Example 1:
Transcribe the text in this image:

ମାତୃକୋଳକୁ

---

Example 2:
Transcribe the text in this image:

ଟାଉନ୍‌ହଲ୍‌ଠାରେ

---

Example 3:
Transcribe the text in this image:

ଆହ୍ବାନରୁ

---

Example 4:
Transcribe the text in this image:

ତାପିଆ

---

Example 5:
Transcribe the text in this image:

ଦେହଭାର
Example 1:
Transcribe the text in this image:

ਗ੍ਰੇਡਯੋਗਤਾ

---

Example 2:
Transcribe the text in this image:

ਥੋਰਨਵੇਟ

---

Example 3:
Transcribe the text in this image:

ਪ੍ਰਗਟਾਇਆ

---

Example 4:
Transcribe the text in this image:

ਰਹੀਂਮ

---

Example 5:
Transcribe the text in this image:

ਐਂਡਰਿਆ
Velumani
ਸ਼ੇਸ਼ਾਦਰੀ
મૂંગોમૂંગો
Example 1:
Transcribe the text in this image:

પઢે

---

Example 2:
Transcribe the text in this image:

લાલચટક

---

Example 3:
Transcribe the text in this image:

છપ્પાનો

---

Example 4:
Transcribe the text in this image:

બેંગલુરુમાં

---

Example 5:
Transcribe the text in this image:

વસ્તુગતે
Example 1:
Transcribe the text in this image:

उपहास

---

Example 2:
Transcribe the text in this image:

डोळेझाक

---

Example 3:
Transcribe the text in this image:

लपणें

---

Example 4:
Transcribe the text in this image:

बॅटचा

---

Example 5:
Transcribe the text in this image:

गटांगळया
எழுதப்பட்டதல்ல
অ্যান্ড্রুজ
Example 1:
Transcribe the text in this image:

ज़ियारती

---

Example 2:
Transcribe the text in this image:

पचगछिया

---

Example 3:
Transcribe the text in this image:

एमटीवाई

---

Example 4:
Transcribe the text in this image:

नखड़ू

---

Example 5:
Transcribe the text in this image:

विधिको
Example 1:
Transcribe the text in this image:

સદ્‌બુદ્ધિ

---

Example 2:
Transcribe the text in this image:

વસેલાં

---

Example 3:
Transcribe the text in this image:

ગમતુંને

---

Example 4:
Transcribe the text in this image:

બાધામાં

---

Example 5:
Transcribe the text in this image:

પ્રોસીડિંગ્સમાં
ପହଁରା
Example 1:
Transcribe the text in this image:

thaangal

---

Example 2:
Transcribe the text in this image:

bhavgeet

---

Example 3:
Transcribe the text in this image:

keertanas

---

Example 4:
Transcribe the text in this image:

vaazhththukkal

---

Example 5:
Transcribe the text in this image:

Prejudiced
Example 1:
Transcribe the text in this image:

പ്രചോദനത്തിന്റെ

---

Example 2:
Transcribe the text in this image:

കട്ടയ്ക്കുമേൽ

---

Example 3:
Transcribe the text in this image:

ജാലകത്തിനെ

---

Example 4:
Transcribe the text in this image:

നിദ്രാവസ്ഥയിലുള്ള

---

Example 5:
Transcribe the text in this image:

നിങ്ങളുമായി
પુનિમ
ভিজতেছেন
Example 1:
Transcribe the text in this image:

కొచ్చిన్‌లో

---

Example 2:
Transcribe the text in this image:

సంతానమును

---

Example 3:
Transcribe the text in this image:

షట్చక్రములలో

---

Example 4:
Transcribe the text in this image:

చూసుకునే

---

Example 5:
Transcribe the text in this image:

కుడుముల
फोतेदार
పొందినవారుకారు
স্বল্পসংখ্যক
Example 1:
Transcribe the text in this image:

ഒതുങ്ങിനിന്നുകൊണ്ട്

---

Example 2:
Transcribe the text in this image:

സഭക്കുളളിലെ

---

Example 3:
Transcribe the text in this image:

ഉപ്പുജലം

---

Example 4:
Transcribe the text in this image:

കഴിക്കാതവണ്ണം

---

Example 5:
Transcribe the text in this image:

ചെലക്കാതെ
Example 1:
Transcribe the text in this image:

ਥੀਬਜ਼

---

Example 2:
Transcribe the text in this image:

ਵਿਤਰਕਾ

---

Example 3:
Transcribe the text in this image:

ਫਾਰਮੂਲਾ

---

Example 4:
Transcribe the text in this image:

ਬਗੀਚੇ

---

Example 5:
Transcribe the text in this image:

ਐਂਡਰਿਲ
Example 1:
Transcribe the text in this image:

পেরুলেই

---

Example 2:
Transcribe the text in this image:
::::::::::
All of the data above needs to be transcribed verbatim.

# Task result
Example 1:
Transcribe the text in this image:

ମାତୃକୋଳକୁ

---

Example 2:
Transcribe the text in this image:

ଟାଉନ୍‌ହଲ୍‌ଠାରେ

---

Example 3:
Transcribe the text in this image:

ଆହ୍ବାନରୁ

---

Example 4:
Transcribe the text in this image:

ତାପିଆ

---

Example 5:
Transcribe the text in this image:

ଦେହଭାର
Example 1:
Transcribe the text in this image:

ਗ੍ਰੇਡਯੋਗਤਾ

---

Example 2:
Transcribe the text in this image:

ਥੋਰਨਵੇਟ

---

Example 3:
Transcribe the text in this image:

ਪ੍ਰਗਟਾਇਆ

---

Example 4:
Transcribe the text in this image:

ਰਹੀਂਮ

---

Example 5:
Transcribe the text in this image:

ਐਂਡਰਿਆ
Velumani
ਸ਼ੇਸ਼ਾਦਰੀ
મૂંગોમૂંગો
Example 1:
Transcribe the text in this image:

પઢે

---

Example 2:
Transcribe the text in this image:

લાલચટક

---

Example 3:
Transcribe the text in this image:

છપ્પાનો

---

Example 4:
Transcribe the text in this image:

બેંગલુરુમાં

---

Example 5:
Transcribe the text in this image:

વસ્તુગતે
Example 1:
Transcribe the text in this image:

उपहास

---

Example 2:
Transcribe the text in this image:

डोळेझाक

---

Example 3:
Transcribe the text in this image:

लपणें

---

Example 4:
Transcribe the text in this image:

बॅटचा

---

Example 5:
Transcribe the text in this image:

गटांगळया
எழுதப்பட்டதல்ல
অ্যান্ড্রুজ
Example 1:
Transcribe the text in this image:

ज़ियारती

---

Example 2:
Transcribe the text in this image:

पचगछिया

---

Example 3:
Transcribe the text in this image:

एमटीवाई

---

Example 4:
Transcribe the text in this image:

नखड़ू

---

Example 5:
Transcribe the text in this image:

विधिको
Example 1:
Transcribe the text in this image:

સદ્‌બુદ્ધિ

---

Example 2:
Transcribe the text in this image:

વસેલાં

---

Example 3:
Transcribe the text in this image:

ગમતુંને

---

Example 4:
Transcribe the text in this image:

બાધામાં

---

Example 5:
Transcribe the text in this image:

પ્રોસીડિંગ્સમાં
ପହଁରା
Example 1:
Transcribe the text in this image:

thaangal

---

Example 2:
Transcribe the text in this image:

bhavgeet

---

Example 3:
Transcribe the text in this image:

keertanas

---

Example 4:
Transcribe the text in this image:

vaazhththukkal

---

Example 5:
Transcribe the text in this image:

Prejudiced
Example 1:
Transcribe the text in this image:

പ്രചോദനത്തിന്റെ

---

Example 2:
Transcribe the text in this image:

കട്ടയ്ക്കുമേൽ

---

Example 3:
Transcribe the text in this image:

ജാലകത്തിനെ

---

Example 4:
Transcribe the text in this image:

നിദ്രാവസ്ഥയിലുള്ള

---

Example 5:
Transcribe the text in this image:

നിങ്ങളുമായി
પુનિમ
ভিজতেছেন
Example 1:
Transcribe the text in this image:

కొచ్చిన్‌లో

---

Example 2:
Transcribe the text in this image:

సంతానమును

---

Example 3:
Transcribe the text in this image:

షట్చక్రములలో

---

Example 4:
Transcribe the text in this image:

చూసుకునే

---

Example 5:
Transcribe the text in this image:

కుడుముల
फोतेदार
పొందినవారుకారు
স্বল্পসংখ্যক
Example 1:
Transcribe the text in this image:

ഒതുങ്ങിനിന്നുകൊണ്ട്

---

Example 2:
Transcribe the text in this image:

സഭക്കുളളിലെ

---

Example 3:
Transcribe the text in this image:

ഉപ്പുജലം

---

Example 4:
Transcribe the text in this image:

കഴിക്കാതവണ്ണം

---

Example 5:
Transcribe the text in this image:

ചെലക്കാതെ
Example 1:
Transcribe the text in this image:

ਥੀਬਜ਼

---

Example 2:
Transcribe the text in this image:

ਵਿਤਰਕਾ

---

Example 3:
Transcribe the text in this image:

ਫਾਰਮੂਲਾ

---

Example 4:
Transcribe the text in this image:

ਬਗੀਚੇ

---

Example 5:
Transcribe the text in this image:

ਐਂਡਰਿਲ
Example 1:
Transcribe the text in this image:

পেরুলেই

---

Example 2:
Transcribe the text in this image:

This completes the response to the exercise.